● **Work required**: Locate every line in the items below that contains the word "hans", and copy each of those lines in full.

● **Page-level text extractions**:
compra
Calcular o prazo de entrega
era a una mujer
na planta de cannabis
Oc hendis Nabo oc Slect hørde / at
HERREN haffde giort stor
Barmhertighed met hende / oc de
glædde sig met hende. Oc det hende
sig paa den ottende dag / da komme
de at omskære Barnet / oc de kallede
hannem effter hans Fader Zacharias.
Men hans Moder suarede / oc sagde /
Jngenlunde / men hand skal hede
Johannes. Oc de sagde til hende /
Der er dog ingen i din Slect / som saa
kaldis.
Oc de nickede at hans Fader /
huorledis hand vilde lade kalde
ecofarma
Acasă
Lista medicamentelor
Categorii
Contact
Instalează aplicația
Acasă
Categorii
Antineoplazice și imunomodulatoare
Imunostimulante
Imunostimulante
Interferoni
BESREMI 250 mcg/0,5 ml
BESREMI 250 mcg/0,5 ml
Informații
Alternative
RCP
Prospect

--

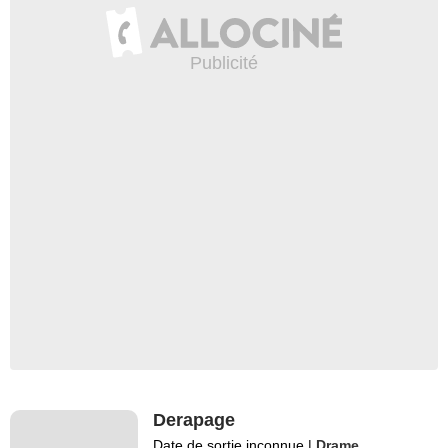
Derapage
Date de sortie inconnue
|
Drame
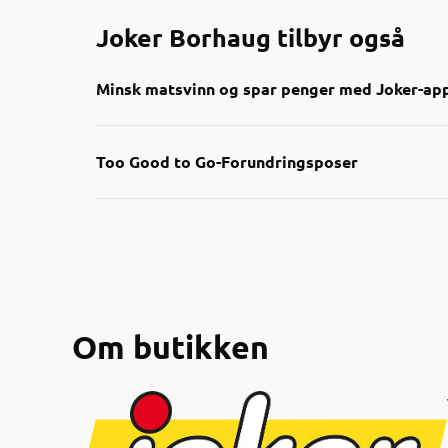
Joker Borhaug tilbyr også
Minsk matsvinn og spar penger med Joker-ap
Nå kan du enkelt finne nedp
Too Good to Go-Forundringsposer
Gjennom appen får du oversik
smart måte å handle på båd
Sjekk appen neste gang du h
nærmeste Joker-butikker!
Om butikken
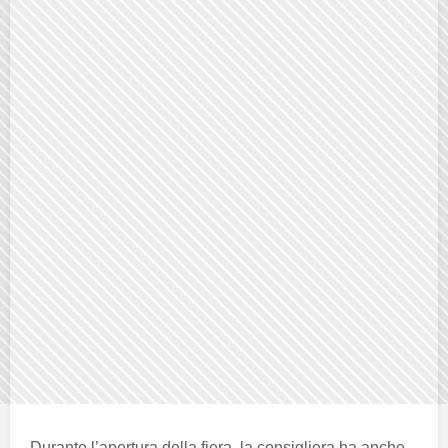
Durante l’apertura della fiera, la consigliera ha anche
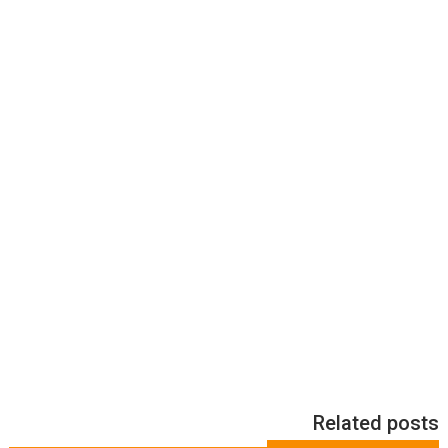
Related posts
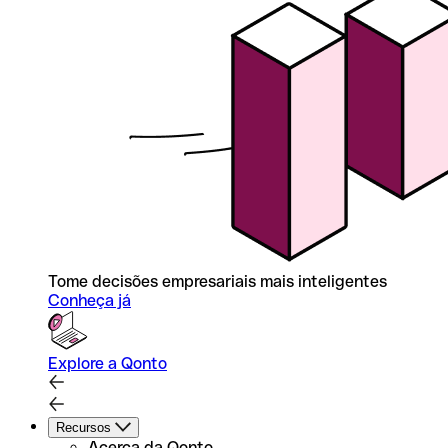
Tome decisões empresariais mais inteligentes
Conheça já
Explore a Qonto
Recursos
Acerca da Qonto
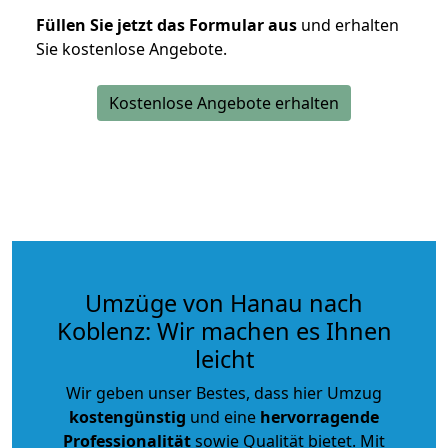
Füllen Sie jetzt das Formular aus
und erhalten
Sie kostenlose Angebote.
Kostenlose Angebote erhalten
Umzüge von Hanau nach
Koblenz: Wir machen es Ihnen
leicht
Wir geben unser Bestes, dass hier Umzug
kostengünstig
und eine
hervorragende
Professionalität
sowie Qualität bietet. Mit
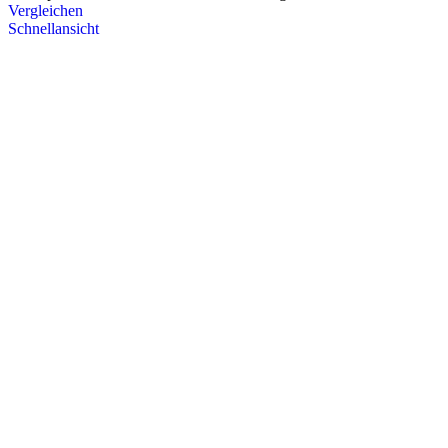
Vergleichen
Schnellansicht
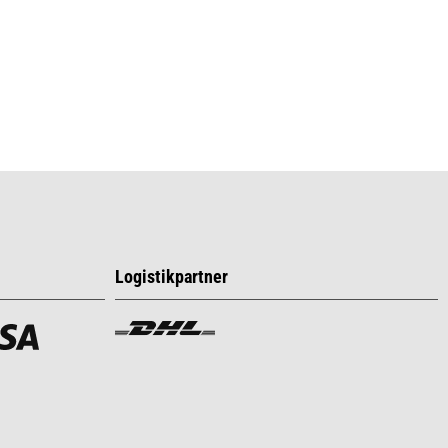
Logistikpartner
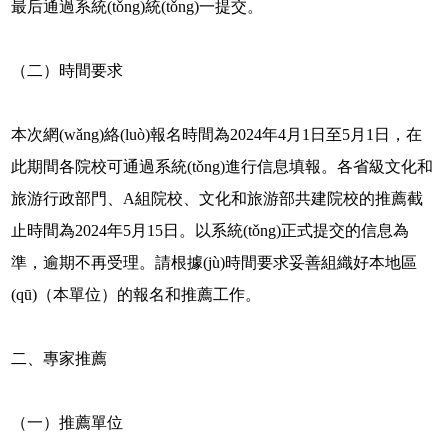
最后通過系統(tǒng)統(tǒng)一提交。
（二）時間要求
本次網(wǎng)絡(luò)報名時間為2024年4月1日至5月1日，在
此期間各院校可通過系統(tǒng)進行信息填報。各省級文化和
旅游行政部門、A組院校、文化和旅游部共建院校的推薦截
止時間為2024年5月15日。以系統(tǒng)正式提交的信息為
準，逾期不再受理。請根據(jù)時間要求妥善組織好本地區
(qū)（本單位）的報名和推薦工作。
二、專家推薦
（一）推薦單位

● **Exercise solution**:
hannem effter hans Fader Zacharias.
Men hans Moder suarede / oc sagde /
Oc de nickede at hans Fader /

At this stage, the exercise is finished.